Selected text
#####

Explanation.– For the purposes of this rule, it is hereby clarified that a refund shall be deemed to be rejected, if the appeal is finally rejected or if the claimant gives an undertaking to the proper officer that he shall not file an appeal.


Electronic Cash Ledger.- (1) The electronic cash ledger under sub-section (1) of section 49 shall be maintained in FORM GST PMT-05 for each person, liable to pay tax, interest, penalty, late fee or any other amount, on the common portal for crediting the amount deposited and debiting the payment therefrom towards tax, interest, penalty, fee or any other amount.

(2) Any person, or a person on his behalf, shall generate a challan in FORM GST PMT-06 on the common portal and enter the details of the amount to be deposited by him towards tax, interest, penalty, fees or any other amount:


           [Provided that the challan in FORM GST PMT-06 generated at the common portal shall be valid for a period of fifteen days.

           Provided further that a person supplying online information and database access or retrieval services from a place outside India to a non-taxable online recipient referred to in section 14 of the Integrated Goods and Services Tax Act, 2017 (13 of 2017) may also do so through the Board’s payment system namely, Electronic Accounting System in Excise and Service Tax from the date to be notified by the Board.]45

(3) The deposit under sub-rule (2) shall be made through any of the following modes, namely:-

(i) Internet Banking through authorised banks;
(ii) Credit card or Debit card through the authorised bank;
(iii) National Electronic Fund Transfer or Real Time Gross Settlement from any bank; or
(iv) Over the Counter payment through authorised banks for deposits up to ten thousand rupees per challan per tax period, by cash, cheque or demand draft: 

             Provided that the restriction for deposit up to ten thousand rupees per challan in case of an Over the Counter payment shall not apply to deposit to be made by –

(a) Government Departments or any other deposit to be made by persons as may be notified by the Commissioner in this behalf;
(b) Proper officer or any other officer authorised to recover outstanding dues from any person, whether registered or not, including recovery made through attachment or sale of movable or immovable properties;
(c) Proper officer or any other officer authorised for the amounts collected by way of cash, cheque or demand draft during any investigation or enforcement activity or any ad hoc deposit:

           [Provided further that a person supplying online information and database access or retrieval services from a place outside India to a non-taxable online recipient referred to in section 14 of the Integrated Goods and Services Tax Act, 2017 (13 of 2017) may also make the deposit under sub-rule (2) through international money transfer through Society for Worldwide Interbank Financial Telecommunication payment network, from the date to be notified by the Board.]46

Explanation.– For the purposes of this sub-rule, it is hereby clarified that for making payment of any amount indicated in the challan, the commission, if any, payable in respect of such payment shall be borne by the person making such payment.

#####

(Saved entries)
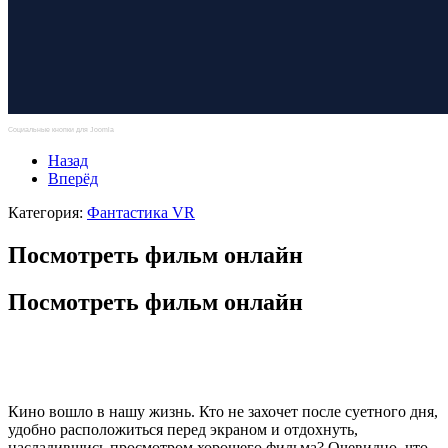
Социальные кнопки для Joomla
Назад
Вперёд
Категория:
Фантастика VR
Посмотреть фильм онлайн
Посмотреть фильм онлайн
Кино вошло в нашу жизнь. Кто не захочет после суетного дня,
удобно расположиться перед экраном и отдохнуть,
насладившись просмотром хорошего фильма? Очевидно, что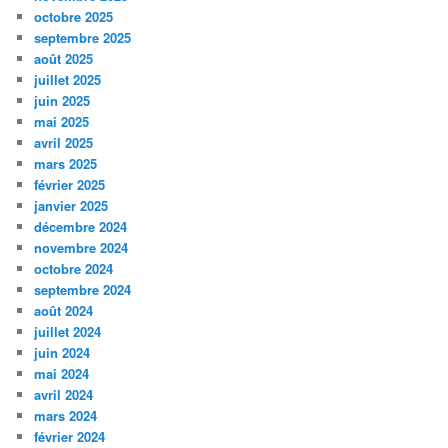
octobre 2025
septembre 2025
août 2025
juillet 2025
juin 2025
mai 2025
avril 2025
mars 2025
février 2025
janvier 2025
décembre 2024
novembre 2024
octobre 2024
septembre 2024
août 2024
juillet 2024
juin 2024
mai 2024
avril 2024
mars 2024
février 2024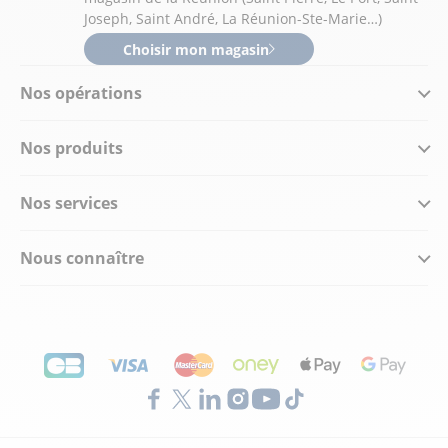
Joseph, Saint André, La Réunion-Ste-Marie…)
Choisir mon magasin
Nos opérations
Nos produits
Nos services
Nous connaître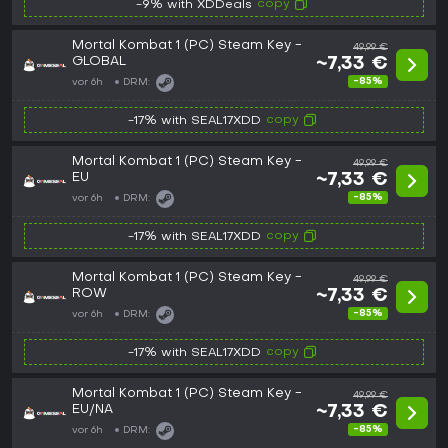
copy
-9% with XDDeals
Mortal Kombat 1 (PC) Steam Key -
49,99 €
GLOBAL
~7,33 €
-85%
vor 6h
DRM:
copy
-17% with SEAL17XDD
Mortal Kombat 1 (PC) Steam Key -
49,99 €
EU
~7,33 €
-85%
vor 6h
DRM:
copy
-17% with SEAL17XDD
Mortal Kombat 1 (PC) Steam Key -
49,99 €
ROW
~7,33 €
-85%
vor 6h
DRM:
copy
-17% with SEAL17XDD
Mortal Kombat 1 (PC) Steam Key -
49,99 €
EU/NA
~7,33 €
-85%
vor 6h
DRM: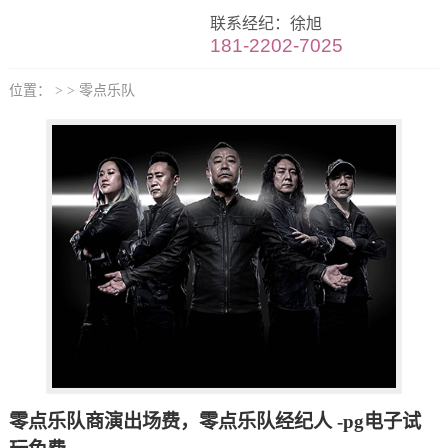
联系经纪：徐旭
181-2202-7025
位置： > > 零点乐队
零点乐队商演出场费，零点乐队经纪人 -pg电子试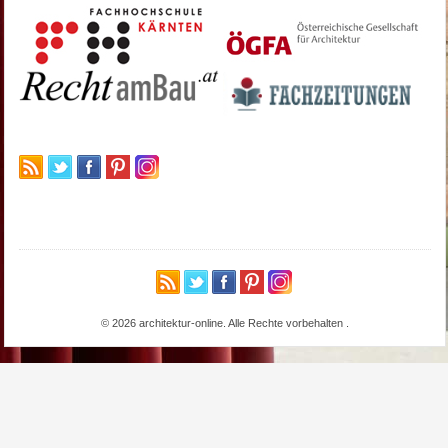
© 2026 architektur-online. Alle Rechte vorbehalten
.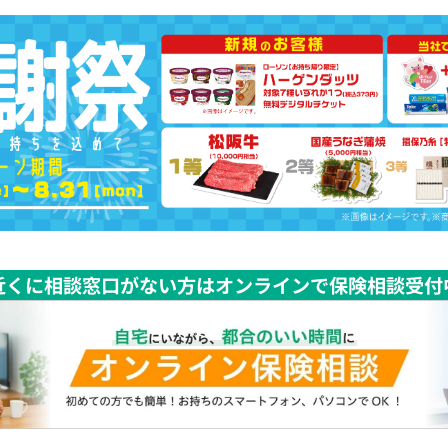
近くに相談窓口がない方はオンラインで保険相談受付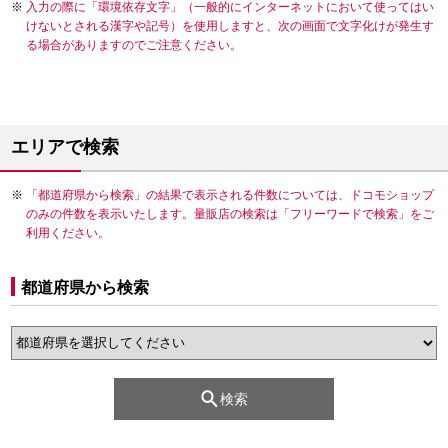
入力の際に「環境依存文字」（一般的にインターネットにおいて使ってはい
けないとされる漢字や記号）を使用しますと、次の画面で文字化けが発生す
る場合がありますのでご注意ください。
エリアで検索
「都道府県から検索」の結果で表示される件数については、ドコモショップ
のみの件数を表示いたします。量販店の検索は「フリーワードで検索」をご
利用ください。
都道府県から検索
検索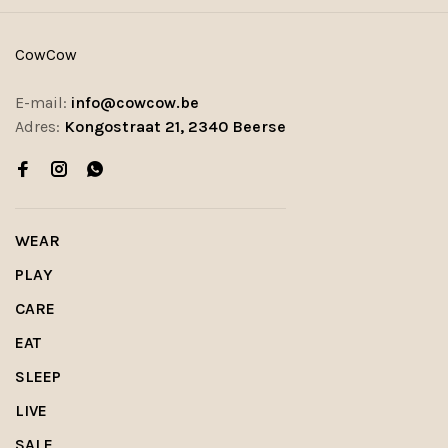
CowCow
E-mail:
info@cowcow.be
Adres:
Kongostraat 21, 2340 Beerse
WEAR
PLAY
CARE
EAT
SLEEP
LIVE
SALE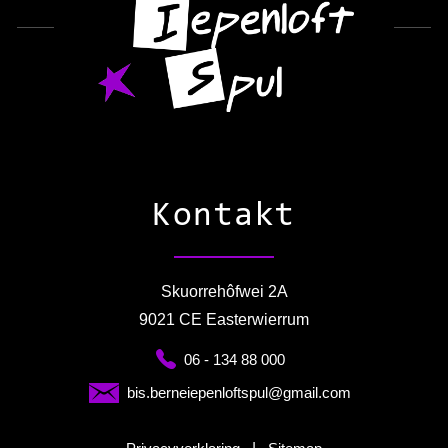
Kontakt
Skuorrehôfwei 2A
9021 CE Easterwierrum
06 - 134 88 000
bis.berneiepenloftspul@gmail.com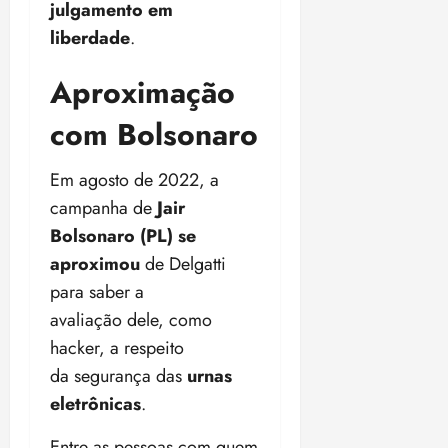
julgamento em
liberdade
.
Aproximação
com Bolsonaro
Em agosto de 2022, a
campanha de
Jair
Bolsonaro (PL)
se
aproximou
de Delgatti
para saber a
avaliação dele, como
hacker, a respeito
da segurança das
urnas
eletrônicas
.
Entre as pessoas com quem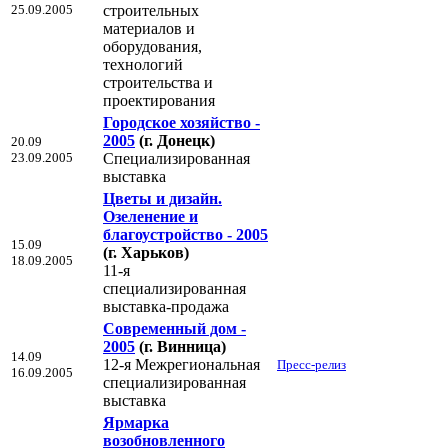
25.09.2005
строительных
материалов и
оборудования,
технологий
строительства и
проектирования
Городское хозяйство -
2005
(г. Донецк)
20.09
23.09.2005
Специализированная
выставка
Цветы и дизайн.
Озеленение и
благоустройство - 2005
15.09
(г. Харьков)
18.09.2005
11-я
специализированная
выставка-продажа
Современный дом -
2005
(г. Винница)
14.09
12-я Межрегиональная
Пресс-релиз
16.09.2005
специализированная
выставка
Ярмарка
возобновленного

#####

Exercise prompt
Carry on the electronic cash ledger rules from the point where they end.

Solved problem
(4) Any payment required to be made by a person who is not registered under the Act, shall be made on the basis of a temporary identification number generated through the common portal.

(5) Where the payment is made by way of National Electronic Fund Transfer or Real Time Gross Settlement mode from any bank, the mandate form shall be generated along with the challan on the common portal and the same shall be submitted to the bank from where the payment is to be made:

         Provided that the mandate form shall be valid for a period of fifteen days from the date of generation of challan.

(6) On successful credit of the amount to the concerned government account maintained in the authorised bank, a Challan Identification Number shall be generated by the collecting bank and the same shall be indicated in the challan.

(7) On receipt of the Challan Identification Number from the collecting bank, the said amount shall be credited to the electronic cash ledger of the person on whose behalf the deposit has been made and the common portal shall make available a receipt to this effect.

(8) Where the bank account of the person concerned, or the person making the deposit on his behalf, is debited but no Challan Identification Number is generated or generated but not communicated to the common portal, the said person may represent electronically in FORM GST PMT-07 through the common portal to the bank or electronic gateway through which the deposit was initiated.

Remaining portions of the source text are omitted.